Actualmente, 85% da produção de café da Nestlé já é garantido através das suas marcas de cultivo sustentável, mas a multinacional não pretende ficar por aqui. Até 2025 a empresa compromete-se a garantir que todas as suas marcas contenham apenas café proveniente de cultivo sustentável.

No ano passado as marcas NESCAFÉ® e NESCAFÉ® Dolce Gusto® conseguiram assegurar 85% e 90% da produção de café proveniente de cultivo sustentável, respectivamente, e continuam a trabalhar para atingir os 100% em todo o mundo até 2025. Durante o ano passado a NESCAFÉ® comprou mais de 649.000 toneladas métricas de café de origem responsável, o maior volume oriundo de um único comprador de café.

Em Portugal, as marcas da Fábrica do Porto (BUONDI, SICAL, TOFA e CAFÉS CHRISTINA) obtiveram 89% do café através de cultivo sustentável, e procuram alcançar os 100% já até ao próximo ano.

Gonçalo Granado, director de comunicação da Nestlé Portugal, comenta que “o caminho para a obtenção de matérias-primas provenientes de cultivo sustentável é gradual e contínuo, e, na nossa visão, deve ser implementado na génese de trabalho das marcas. É isso que pretendemos fazer e é por isso que definimos objectivos a médio e longo prazo, alicerçados em esforços conjuntos de todas as partes envolvidas”.

Através de parcerias com diferentes associações, as marcas de café da Nestlé têm vindo a definir e validar os critérios que asseguram a sua classificação enquanto café proveniente de cultivo sustentável.

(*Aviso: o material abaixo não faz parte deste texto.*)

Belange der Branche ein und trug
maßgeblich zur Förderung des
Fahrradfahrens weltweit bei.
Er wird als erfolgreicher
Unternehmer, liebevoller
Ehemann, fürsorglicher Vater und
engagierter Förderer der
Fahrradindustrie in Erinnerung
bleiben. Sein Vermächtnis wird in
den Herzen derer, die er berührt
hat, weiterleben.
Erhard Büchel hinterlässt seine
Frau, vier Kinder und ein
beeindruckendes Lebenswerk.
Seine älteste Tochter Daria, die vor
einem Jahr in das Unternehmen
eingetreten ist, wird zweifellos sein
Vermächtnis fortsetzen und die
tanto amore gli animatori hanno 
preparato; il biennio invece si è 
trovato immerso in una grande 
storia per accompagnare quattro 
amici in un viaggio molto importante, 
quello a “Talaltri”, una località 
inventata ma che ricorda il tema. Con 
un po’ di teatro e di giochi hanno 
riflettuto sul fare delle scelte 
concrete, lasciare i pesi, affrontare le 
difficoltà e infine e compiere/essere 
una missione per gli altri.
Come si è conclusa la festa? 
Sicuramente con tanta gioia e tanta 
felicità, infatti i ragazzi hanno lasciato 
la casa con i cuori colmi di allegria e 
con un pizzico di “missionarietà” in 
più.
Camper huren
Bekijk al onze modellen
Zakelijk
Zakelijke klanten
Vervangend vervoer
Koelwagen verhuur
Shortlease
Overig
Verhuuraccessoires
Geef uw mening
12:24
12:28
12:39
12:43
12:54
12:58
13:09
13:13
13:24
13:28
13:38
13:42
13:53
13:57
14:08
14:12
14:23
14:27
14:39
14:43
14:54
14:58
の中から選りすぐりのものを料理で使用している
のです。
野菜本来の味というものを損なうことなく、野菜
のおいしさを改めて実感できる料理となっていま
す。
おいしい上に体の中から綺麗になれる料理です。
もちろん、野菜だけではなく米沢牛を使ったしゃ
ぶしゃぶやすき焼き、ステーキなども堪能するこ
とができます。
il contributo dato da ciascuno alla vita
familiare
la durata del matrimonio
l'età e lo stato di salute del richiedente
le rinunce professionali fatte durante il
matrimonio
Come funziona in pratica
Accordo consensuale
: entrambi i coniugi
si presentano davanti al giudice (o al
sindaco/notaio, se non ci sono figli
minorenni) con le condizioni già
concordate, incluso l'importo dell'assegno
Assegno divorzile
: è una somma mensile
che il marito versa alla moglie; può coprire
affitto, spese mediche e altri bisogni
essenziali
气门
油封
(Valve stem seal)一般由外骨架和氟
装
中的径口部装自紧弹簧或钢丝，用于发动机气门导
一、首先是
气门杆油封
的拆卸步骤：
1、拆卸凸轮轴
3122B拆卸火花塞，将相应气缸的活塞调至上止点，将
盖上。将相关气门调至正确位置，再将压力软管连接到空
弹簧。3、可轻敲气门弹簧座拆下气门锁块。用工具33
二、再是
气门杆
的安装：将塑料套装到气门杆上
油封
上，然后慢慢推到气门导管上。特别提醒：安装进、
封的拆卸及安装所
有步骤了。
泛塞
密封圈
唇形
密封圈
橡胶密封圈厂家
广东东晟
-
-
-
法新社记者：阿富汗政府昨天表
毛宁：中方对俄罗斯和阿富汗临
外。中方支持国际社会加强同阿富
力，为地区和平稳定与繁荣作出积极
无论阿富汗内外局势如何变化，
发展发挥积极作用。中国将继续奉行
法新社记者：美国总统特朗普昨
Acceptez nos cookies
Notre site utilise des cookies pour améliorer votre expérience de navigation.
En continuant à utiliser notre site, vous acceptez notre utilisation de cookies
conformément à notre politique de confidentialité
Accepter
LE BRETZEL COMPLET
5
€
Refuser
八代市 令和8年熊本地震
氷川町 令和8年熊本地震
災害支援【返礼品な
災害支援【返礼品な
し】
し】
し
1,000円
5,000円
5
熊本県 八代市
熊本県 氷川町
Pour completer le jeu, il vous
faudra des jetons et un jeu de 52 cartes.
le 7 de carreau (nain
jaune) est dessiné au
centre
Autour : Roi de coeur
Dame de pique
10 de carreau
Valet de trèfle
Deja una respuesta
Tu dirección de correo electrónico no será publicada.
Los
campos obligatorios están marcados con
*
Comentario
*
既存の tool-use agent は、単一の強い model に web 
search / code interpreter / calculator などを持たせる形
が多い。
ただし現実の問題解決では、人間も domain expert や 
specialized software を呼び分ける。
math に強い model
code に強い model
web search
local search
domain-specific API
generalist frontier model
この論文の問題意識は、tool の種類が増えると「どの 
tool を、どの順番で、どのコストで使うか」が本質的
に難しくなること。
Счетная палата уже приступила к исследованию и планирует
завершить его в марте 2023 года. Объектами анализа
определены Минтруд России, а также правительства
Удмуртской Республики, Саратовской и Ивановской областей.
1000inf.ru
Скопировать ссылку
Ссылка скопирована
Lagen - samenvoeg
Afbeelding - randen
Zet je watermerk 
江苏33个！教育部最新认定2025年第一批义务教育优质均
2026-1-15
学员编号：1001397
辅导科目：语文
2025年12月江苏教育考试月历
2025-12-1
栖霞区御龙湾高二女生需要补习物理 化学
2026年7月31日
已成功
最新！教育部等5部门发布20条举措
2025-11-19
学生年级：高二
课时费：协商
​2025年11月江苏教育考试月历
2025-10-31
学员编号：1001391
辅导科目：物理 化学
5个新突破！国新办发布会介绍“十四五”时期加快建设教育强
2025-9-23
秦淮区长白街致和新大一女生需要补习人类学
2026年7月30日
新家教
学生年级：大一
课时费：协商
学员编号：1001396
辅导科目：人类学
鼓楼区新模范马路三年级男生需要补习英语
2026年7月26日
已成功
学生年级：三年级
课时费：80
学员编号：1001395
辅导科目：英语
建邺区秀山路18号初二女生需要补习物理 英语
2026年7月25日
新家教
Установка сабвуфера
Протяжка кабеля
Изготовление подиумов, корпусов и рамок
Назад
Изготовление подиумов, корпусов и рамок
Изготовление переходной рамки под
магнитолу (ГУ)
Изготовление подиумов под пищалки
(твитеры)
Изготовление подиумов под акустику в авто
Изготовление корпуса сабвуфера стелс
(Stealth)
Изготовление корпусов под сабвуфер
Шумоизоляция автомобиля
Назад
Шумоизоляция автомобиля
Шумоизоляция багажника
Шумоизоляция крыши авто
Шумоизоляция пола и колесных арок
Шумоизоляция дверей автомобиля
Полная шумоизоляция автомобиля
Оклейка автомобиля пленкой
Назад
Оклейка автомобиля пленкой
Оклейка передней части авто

Para obterem esta classificação, a empresa explica em comunicado que “é necessário garantir condições que assentam em dimensões económicas, sociais e ambientais, entre elas assegurar a rastreabilidade dos grãos de café até ao produtor, utilizar práticas de agricultura que protejam o solo e que utilizem recursos naturais de forma eficiente, não contribuindo para a desflorestação e fomentando a biodiversidade”.

Nesse sentido, a Nestlé também destaca a importância de garantir formação de qualidade aos agricultores e produtores – por forma a melhorar a produtividade e rentabilidade das plantações, bem como as suas condições de trabalho e de vida, e exemplifica com o caso do NESCAFÉ Plan, o maior programa de sustentabilidade a nível mundial, e que desde 2010 já formou mais de 900.000 cafeicultores em novas técnicas de produção que ajudam a proteger os recursos naturais.

“Os critérios 4C – Associação do Código Comum para a Comunidade do Café – asseguram que o cultivo de café não contribui para a desflorestação e perda de biodiversidade; que são utilizadas boas práticas de agricultura e protecção do solo, água e ar durante a produção de café; que os direitos humanos e de trabalho são respeitados; e que os agricultores possuem formação adequada”, explica ainda a empresa em comunicado.

Conjuntamente com a Rainforest Alliance, as marcas NESCAFÉ® e NESCAFÉ® Dolce Gusto estabeleceram um projecto centrado no desenvolvimento de uma produção responsável do café e na melhoria dos meios de subsistência dos agricultores, dando-lhes apoio no sentido de obterem uma maior produtividade e melhor qualidade.